Plan of Correction: Approved April 1, 2025 I. Immediate Action LPN #1 and LPN #2 were given 1:1 education on HIPAA and protecting residents information. II. Identification a. DON and ADON observed all LPN’s give med pass on each unit. b. DON and ADON issued competencies to identify and potential issues. c. Facility respectfully states that all residents have the potential to be affected by this deficiency. III. Systemic Changes a. Administrator and DON reviewed Privacy Policy and Personal Health Information Pledge of Confidentiality on 3/3/25 and found it to be compliant. b. DON in-serviced all nursing staff on HIPAA and procedure when walking away from medication cart or electronic medical record kiosk. IV. Monitoring a.
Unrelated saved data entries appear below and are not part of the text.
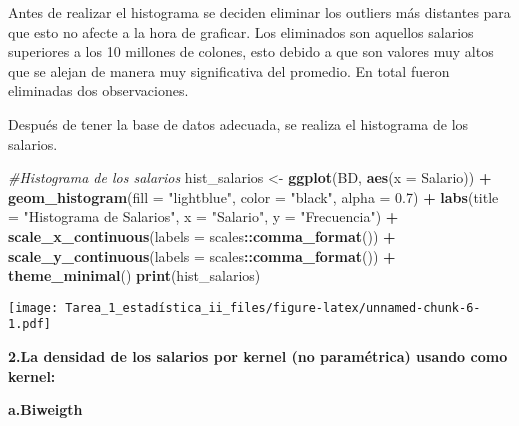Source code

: \documentclass[
]{article}
\newenvironment{Shaded}{\begin{snugshade}}{\end{snugshade}}
\newcommand{\AttributeTok}[1]{\textcolor[rgb]{0.13,0.29,0.53}{#1}}
\newcommand{\CommentTok}[1]{\textcolor[rgb]{0.56,0.35,0.01}{\textit{#1}}}
\newcommand{\DecValTok}[1]{\textcolor[rgb]{0.00,0.00,0.81}{#1}}
\newcommand{\FloatTok}[1]{\textcolor[rgb]{0.00,0.00,0.81}{#1}}
\newcommand{\FunctionTok}[1]{\textcolor[rgb]{0.13,0.29,0.53}{\textbf{#1}}}
\newcommand{\NormalTok}[1]{#1}
\newcommand{\OtherTok}[1]{\textcolor[rgb]{0.56,0.35,0.01}{#1}}
\newcommand{\SpecialCharTok}[1]{\textcolor[rgb]{0.81,0.36,0.00}{\textbf{#1}}}
\newcommand{\StringTok}[1]{\textcolor[rgb]{0.31,0.60,0.02}{#1}}
\begin{document}
Antes de realizar el histograma se deciden eliminar los outliers más
distantes para que esto no afecte a la hora de graficar. Los eliminados
son aquellos salarios superiores a los 10 millones de colones, esto
debido a que son valores muy altos que se alejan de manera muy
significativa del promedio. En total fueron eliminadas dos
observaciones.

\begin{Shaded}
\end{Shaded}

Después de tener la base de datos adecuada, se realiza el histograma de
los salarios.

\begin{Shaded}
\begin{Highlighting}[]
\CommentTok{\#Histograma de los salarios }
\NormalTok{hist\_salarios }\OtherTok{\textless{}{-}} \FunctionTok{ggplot}\NormalTok{(BD, }\FunctionTok{aes}\NormalTok{(}\AttributeTok{x =}\NormalTok{ Salario)) }\SpecialCharTok{+}
  \FunctionTok{geom\_histogram}\NormalTok{(}\AttributeTok{fill =} \StringTok{"lightblue"}\NormalTok{, }\AttributeTok{color =} \StringTok{"black"}\NormalTok{, }\AttributeTok{alpha =} \FloatTok{0.7}\NormalTok{) }\SpecialCharTok{+}
  \FunctionTok{labs}\NormalTok{(}\AttributeTok{title =} \StringTok{"Histograma de Salarios"}\NormalTok{, }\AttributeTok{x =} \StringTok{"Salario"}\NormalTok{, }\AttributeTok{y =} \StringTok{"Frecuencia"}\NormalTok{) }\SpecialCharTok{+} 
  \FunctionTok{scale\_x\_continuous}\NormalTok{(}\AttributeTok{labels =}\NormalTok{ scales}\SpecialCharTok{::}\FunctionTok{comma\_format}\NormalTok{()) }\SpecialCharTok{+}
  \FunctionTok{scale\_y\_continuous}\NormalTok{(}\AttributeTok{labels =}\NormalTok{ scales}\SpecialCharTok{::}\FunctionTok{comma\_format}\NormalTok{()) }\SpecialCharTok{+}
  \FunctionTok{theme\_minimal}\NormalTok{()}
\FunctionTok{print}\NormalTok{(hist\_salarios)}
\end{Highlighting}
\end{Shaded}

\texttt{[image: Tarea\_1\_estadística\_ii\_files/figure-latex/unnamed-chunk-6-1.pdf]}

\textbf{2.La densidad de los salarios por kernel (no paramétrica) usando
como kernel:}

\textbf{a.Biweigth}
\end{document}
DON developed audit tool to ensure nursing personnel are properly following HIPAA protocols in the facility. Specifically, audit will focus on HIPAA and procedure when walking away from medication cart and or electronic medical record kiosk. b. DON/Designee will observe 5 nursing staff members at random weekly to ensure HIPAA protocol compliance. c. Audit will be conducted Weekly x 4, Monthly x 3, Quarterly x 2 V. Responsibility The ADON will be responsible to ensure correction of this deficiency.